(Items listed in a dataset)
---------------

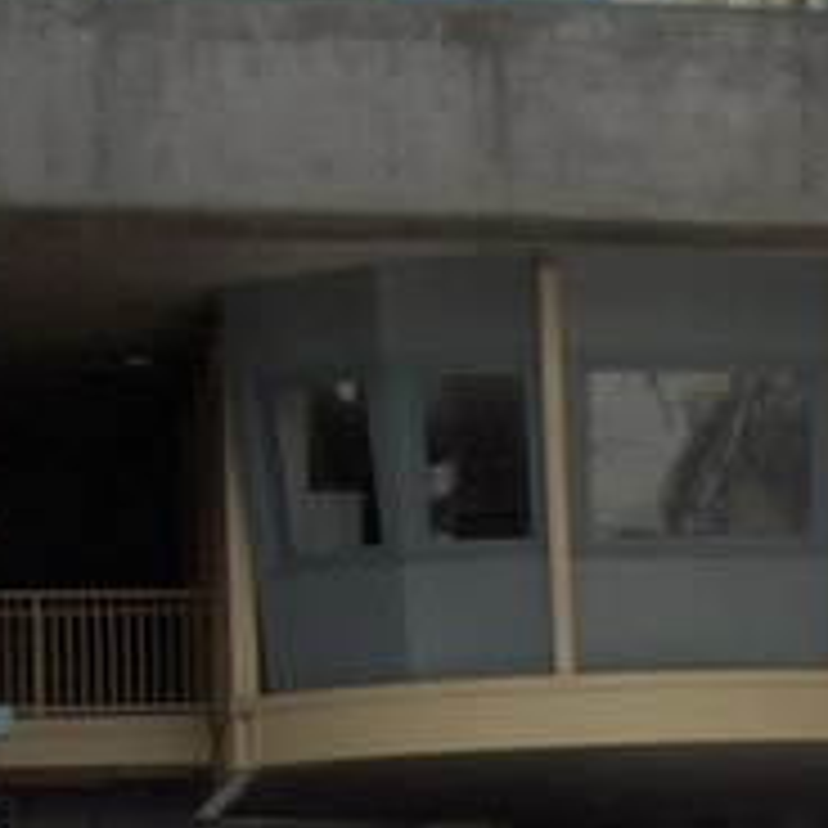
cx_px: 1521
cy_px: 958
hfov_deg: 10.9
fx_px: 4059
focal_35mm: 150
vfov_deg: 11.4
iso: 100
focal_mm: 8
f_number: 4.8
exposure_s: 1/377
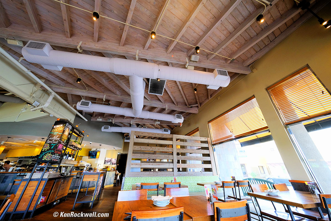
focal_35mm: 12
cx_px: 166
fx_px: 110
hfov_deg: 112.6
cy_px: 110
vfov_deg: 90.0
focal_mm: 8
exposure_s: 1/56
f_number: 3.6
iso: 320
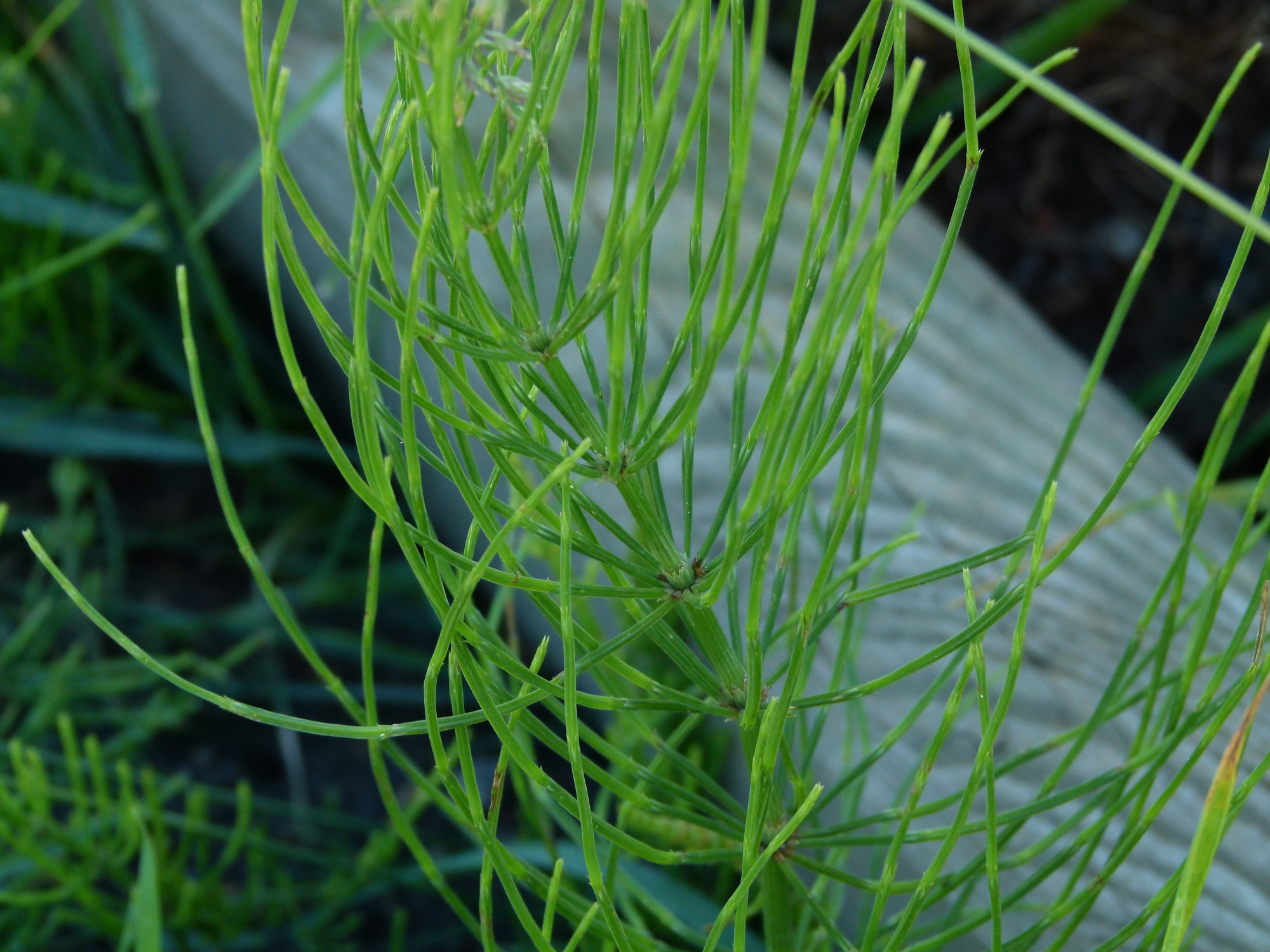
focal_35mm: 99
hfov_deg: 19.8
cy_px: 476
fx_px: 3632
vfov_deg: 14.9
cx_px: 635
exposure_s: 1/100
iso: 100
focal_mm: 17.8
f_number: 3.5
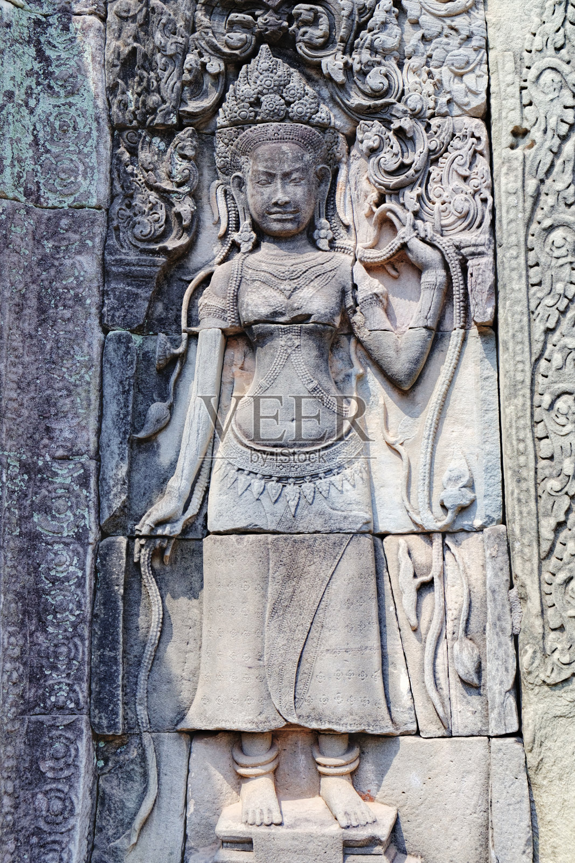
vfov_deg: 38.9
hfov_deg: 26.5
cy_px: 432
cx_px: 288
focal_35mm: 51
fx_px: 1222
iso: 320
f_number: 8
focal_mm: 34.3
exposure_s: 1/60
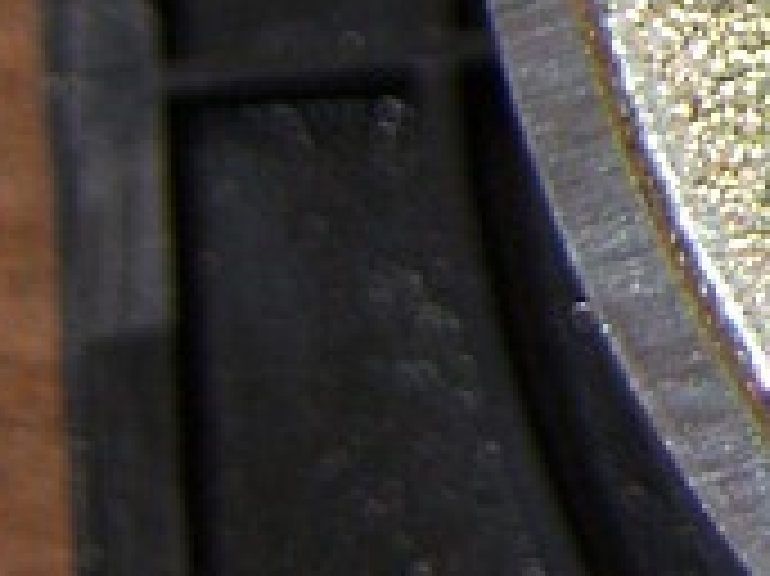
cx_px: 2044
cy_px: -513
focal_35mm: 586
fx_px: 13026
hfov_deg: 3.3
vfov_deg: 2.5
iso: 50
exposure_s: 1/100
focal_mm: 25.7
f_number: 3.2
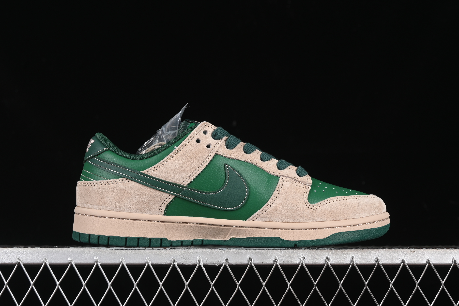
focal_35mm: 75
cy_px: 153
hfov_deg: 27.0
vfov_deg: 18.2
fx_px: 956
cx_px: 230
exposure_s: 1/80
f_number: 7.1
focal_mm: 50
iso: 160
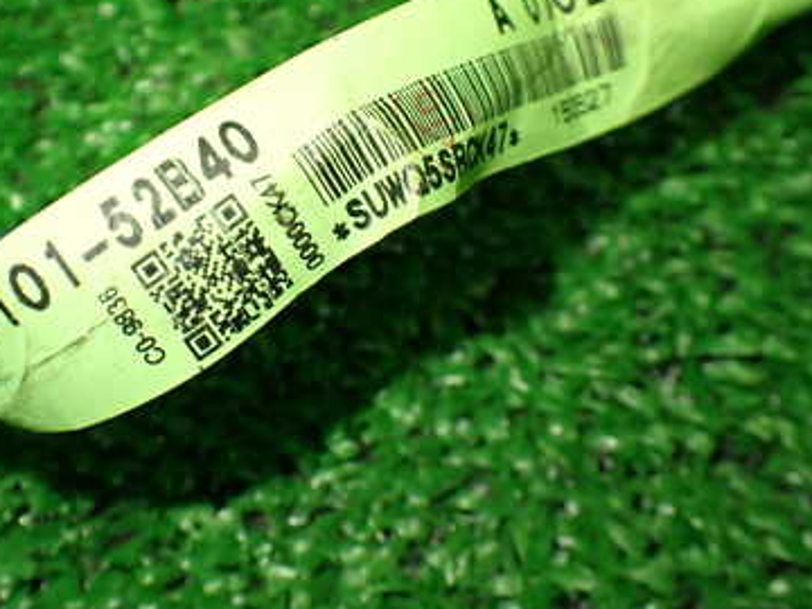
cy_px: 185
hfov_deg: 37.7
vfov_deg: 28.8
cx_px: 266
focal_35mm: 50
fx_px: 1173
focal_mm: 5.4
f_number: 2.3
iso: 320
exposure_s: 1/125
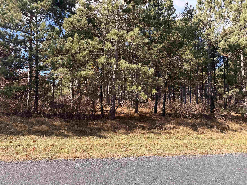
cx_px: 124
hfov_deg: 71.6
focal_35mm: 24
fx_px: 171
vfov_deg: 56.8
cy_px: 92
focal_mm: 6.76
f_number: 1.78
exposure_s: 1/1174
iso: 80
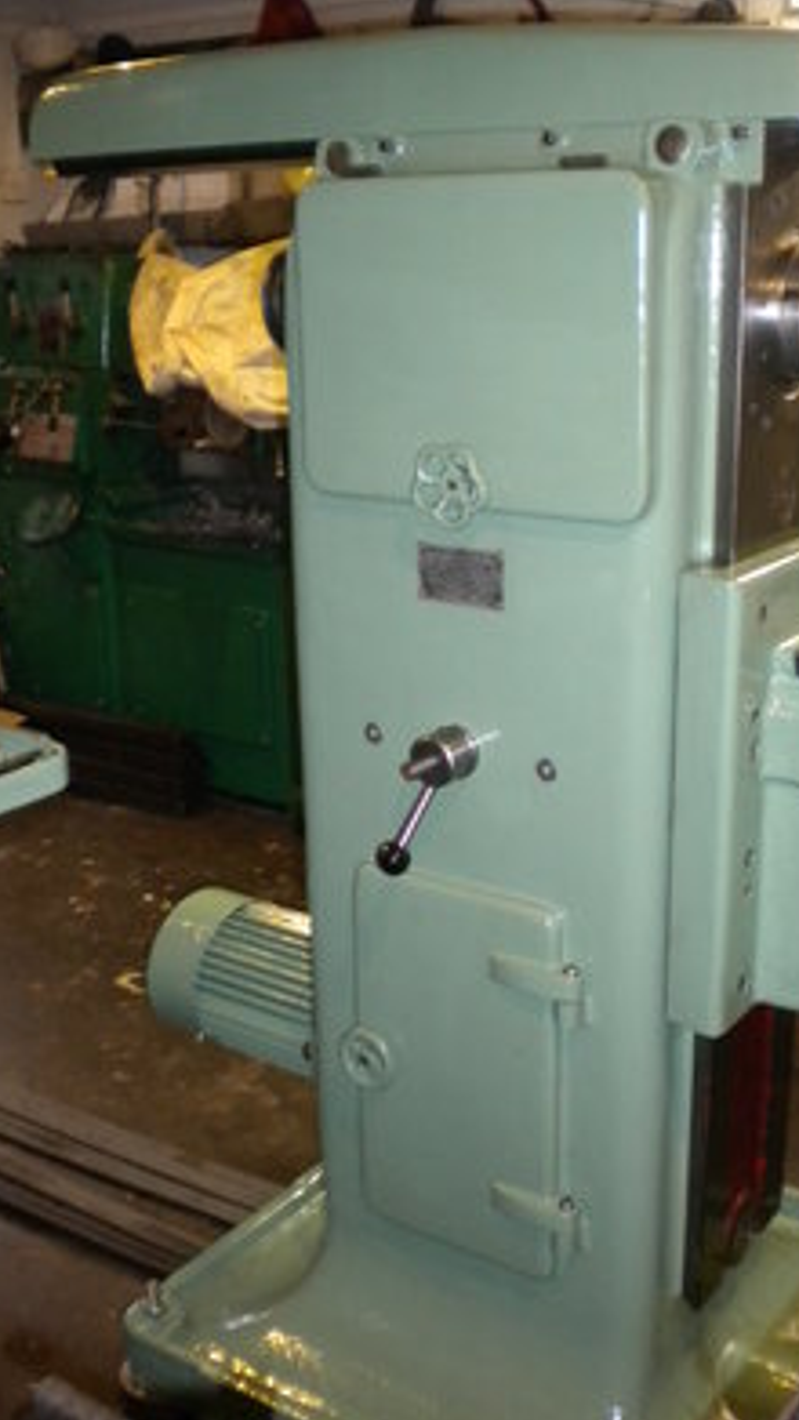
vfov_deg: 51.6
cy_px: 723
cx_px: 527
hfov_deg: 30.2
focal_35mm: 39
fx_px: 1469
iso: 400
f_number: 3.1
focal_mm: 6.3
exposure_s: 1/30
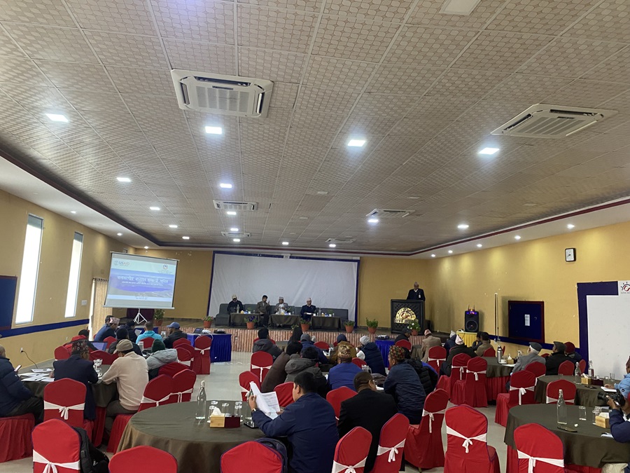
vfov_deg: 53.1
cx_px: 315
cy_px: 236
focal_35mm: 26
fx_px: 473
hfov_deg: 67.3
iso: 320
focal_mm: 4.25
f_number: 1.8
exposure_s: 1/60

---------------

_TASK TO COMPLETE_. The data above must be given back verbatim, minus its images.

_ANSWER FOR THE TASK_.
cx_px: 1521
cy_px: 958
hfov_deg: 10.9
fx_px: 4059
focal_35mm: 150
vfov_deg: 11.4
iso: 100
focal_mm: 8
f_number: 4.8
exposure_s: 1/377
focal_35mm: 12
cx_px: 166
fx_px: 110
hfov_deg: 112.6
cy_px: 110
vfov_deg: 90.0
focal_mm: 8
exposure_s: 1/56
f_number: 3.6
iso: 320
focal_35mm: 99
hfov_deg: 19.8
cy_px: 476
fx_px: 3632
vfov_deg: 14.9
cx_px: 635
exposure_s: 1/100
iso: 100
focal_mm: 17.8
f_number: 3.5
vfov_deg: 38.9
hfov_deg: 26.5
cy_px: 432
cx_px: 288
focal_35mm: 51
fx_px: 1222
iso: 320
f_number: 8
focal_mm: 34.3
exposure_s: 1/60
cx_px: 2044
cy_px: -513
focal_35mm: 586
fx_px: 13026
hfov_deg: 3.3
vfov_deg: 2.5
iso: 50
exposure_s: 1/100
focal_mm: 25.7
f_number: 3.2
focal_35mm: 75
cy_px: 153
hfov_deg: 27.0
vfov_deg: 18.2
fx_px: 956
cx_px: 230
exposure_s: 1/80
f_number: 7.1
focal_mm: 50
iso: 160
cy_px: 185
hfov_deg: 37.7
vfov_deg: 28.8
cx_px: 266
focal_35mm: 50
fx_px: 1173
focal_mm: 5.4
f_number: 2.3
iso: 320
exposure_s: 1/125
cx_px: 124
hfov_deg: 71.6
focal_35mm: 24
fx_px: 171
vfov_deg: 56.8
cy_px: 92
focal_mm: 6.76
f_number: 1.78
exposure_s: 1/1174
iso: 80
vfov_deg: 51.6
cy_px: 723
cx_px: 527
hfov_deg: 30.2
focal_35mm: 39
fx_px: 1469
iso: 400
f_number: 3.1
focal_mm: 6.3
exposure_s: 1/30
vfov_deg: 53.1
cx_px: 315
cy_px: 236
focal_35mm: 26
fx_px: 473
hfov_deg: 67.3
iso: 320
focal_mm: 4.25
f_number: 1.8
exposure_s: 1/60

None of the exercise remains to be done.